We provide the first comprehensive analysis of the information content from options markets for predicting the cross-section of stock returns. We jointly examine an extensive set of firm characteristics and an exhaustive set of option predictors, filling the void between two largely disjoint literatures. Using both portfolio sorts and machine learning methods, we find that options have strong predictive power for the cross-section of returns after controlling for firm characteristics. A structural analysis shows that the strongest predictors are associated with tail risk premia and leverage. Our findings imply that these risks are estimated more accurately from options data, providing annualized Sharpe ratios in excess 1.5.

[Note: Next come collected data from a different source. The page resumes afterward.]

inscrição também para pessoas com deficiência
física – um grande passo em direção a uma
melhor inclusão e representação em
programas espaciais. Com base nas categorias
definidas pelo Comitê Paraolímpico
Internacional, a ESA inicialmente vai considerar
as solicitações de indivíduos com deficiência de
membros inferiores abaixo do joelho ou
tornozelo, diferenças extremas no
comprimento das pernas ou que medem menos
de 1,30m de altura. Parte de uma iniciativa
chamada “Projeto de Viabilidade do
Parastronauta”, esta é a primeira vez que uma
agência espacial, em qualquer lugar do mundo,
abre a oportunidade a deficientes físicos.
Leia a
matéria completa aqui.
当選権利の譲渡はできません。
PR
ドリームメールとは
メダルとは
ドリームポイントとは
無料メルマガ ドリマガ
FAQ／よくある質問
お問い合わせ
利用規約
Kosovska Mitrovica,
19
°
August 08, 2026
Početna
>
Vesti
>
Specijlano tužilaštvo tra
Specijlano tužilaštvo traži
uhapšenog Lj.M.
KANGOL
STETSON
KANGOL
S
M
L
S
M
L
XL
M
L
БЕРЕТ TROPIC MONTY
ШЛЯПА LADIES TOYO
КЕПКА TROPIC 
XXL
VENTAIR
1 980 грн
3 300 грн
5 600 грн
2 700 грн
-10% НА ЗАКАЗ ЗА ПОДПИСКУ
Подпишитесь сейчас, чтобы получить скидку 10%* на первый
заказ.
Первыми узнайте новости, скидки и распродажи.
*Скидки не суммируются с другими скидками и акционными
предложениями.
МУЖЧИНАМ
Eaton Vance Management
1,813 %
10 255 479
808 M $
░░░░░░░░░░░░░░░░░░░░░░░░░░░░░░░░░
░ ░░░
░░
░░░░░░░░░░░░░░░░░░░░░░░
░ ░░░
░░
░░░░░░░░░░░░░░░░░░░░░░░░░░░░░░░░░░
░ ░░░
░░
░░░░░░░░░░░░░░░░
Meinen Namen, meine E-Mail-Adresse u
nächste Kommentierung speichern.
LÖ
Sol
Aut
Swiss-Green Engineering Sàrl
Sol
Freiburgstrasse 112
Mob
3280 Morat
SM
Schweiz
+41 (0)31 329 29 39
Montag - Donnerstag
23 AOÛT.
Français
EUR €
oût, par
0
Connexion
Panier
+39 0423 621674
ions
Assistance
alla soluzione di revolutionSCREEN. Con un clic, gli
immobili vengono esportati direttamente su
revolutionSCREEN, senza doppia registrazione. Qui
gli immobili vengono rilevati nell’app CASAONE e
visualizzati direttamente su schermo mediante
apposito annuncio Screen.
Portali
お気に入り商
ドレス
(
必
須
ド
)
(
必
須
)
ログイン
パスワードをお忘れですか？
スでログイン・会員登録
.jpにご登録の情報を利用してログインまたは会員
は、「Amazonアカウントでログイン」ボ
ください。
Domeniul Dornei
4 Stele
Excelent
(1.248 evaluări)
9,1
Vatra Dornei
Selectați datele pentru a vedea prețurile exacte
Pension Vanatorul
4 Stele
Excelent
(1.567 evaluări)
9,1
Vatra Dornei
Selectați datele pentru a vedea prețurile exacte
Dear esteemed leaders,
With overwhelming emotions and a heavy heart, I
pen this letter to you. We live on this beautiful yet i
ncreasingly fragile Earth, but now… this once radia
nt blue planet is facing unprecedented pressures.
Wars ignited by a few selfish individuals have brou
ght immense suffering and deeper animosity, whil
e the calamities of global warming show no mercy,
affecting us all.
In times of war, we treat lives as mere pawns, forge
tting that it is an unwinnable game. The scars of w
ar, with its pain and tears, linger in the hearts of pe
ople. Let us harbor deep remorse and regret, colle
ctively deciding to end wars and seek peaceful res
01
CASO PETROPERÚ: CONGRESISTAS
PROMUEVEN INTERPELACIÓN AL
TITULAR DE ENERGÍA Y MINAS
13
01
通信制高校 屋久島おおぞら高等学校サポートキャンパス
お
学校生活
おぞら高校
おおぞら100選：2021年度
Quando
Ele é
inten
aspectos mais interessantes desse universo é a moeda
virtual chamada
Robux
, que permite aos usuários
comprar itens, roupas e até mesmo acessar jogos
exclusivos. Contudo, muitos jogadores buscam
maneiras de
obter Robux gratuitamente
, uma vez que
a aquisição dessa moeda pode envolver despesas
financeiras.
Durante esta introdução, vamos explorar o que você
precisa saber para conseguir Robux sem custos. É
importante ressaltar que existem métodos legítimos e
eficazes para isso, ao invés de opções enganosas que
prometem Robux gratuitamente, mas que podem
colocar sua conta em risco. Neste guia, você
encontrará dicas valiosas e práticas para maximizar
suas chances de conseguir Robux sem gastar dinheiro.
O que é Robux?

Recovering Conditional Factor Risk

with Ohad Kadan and Fang Liu

We offer an approach for recovering option-implied time-varying forward-looking risk premia of systematic factors---even if they do not possess actively-traded options. We apply this approach to the market, size, value, and momentum factors. We find that factor premia are highly volatile. Both the market and the value premia tend to be higher during slowdowns and recessions and during turbulent times. By contrast, the momentum premium is higher during periods of high economic growth and low volatility. We use the recovered factor premia to construct trading strategies, which mitigate market and momentum crash risk and to predict returns of individual stocks even if they do not possess traded options.


Heterogeneous Response: An Extension of the Fama-MacBeth Regression

with Xiwei Tang and Guofu Zhou

We propose an extension of the Fama-MacBeth regression by allowing stock returns to respond differently to firm characteristics. This heterogeneous model can potentially capture non-linearity and interactions. Empirical, applying it to a common set of fifteen firm characteristics, we find that the value-weighted long-short portfolio has an annualized Sharpe ratio of 0.97, doubling that of the usual homogenous model, and our model is not only easier to understand, but also performs better than existing machine learning models. We also propose a test detecting which risk exhibits heterogeneous reactions, and find that heterogeneity is significant for firm size, momentum, and stock volatility. Furthermore, we find that heterogeneous reactions are more pronounced during recession periods.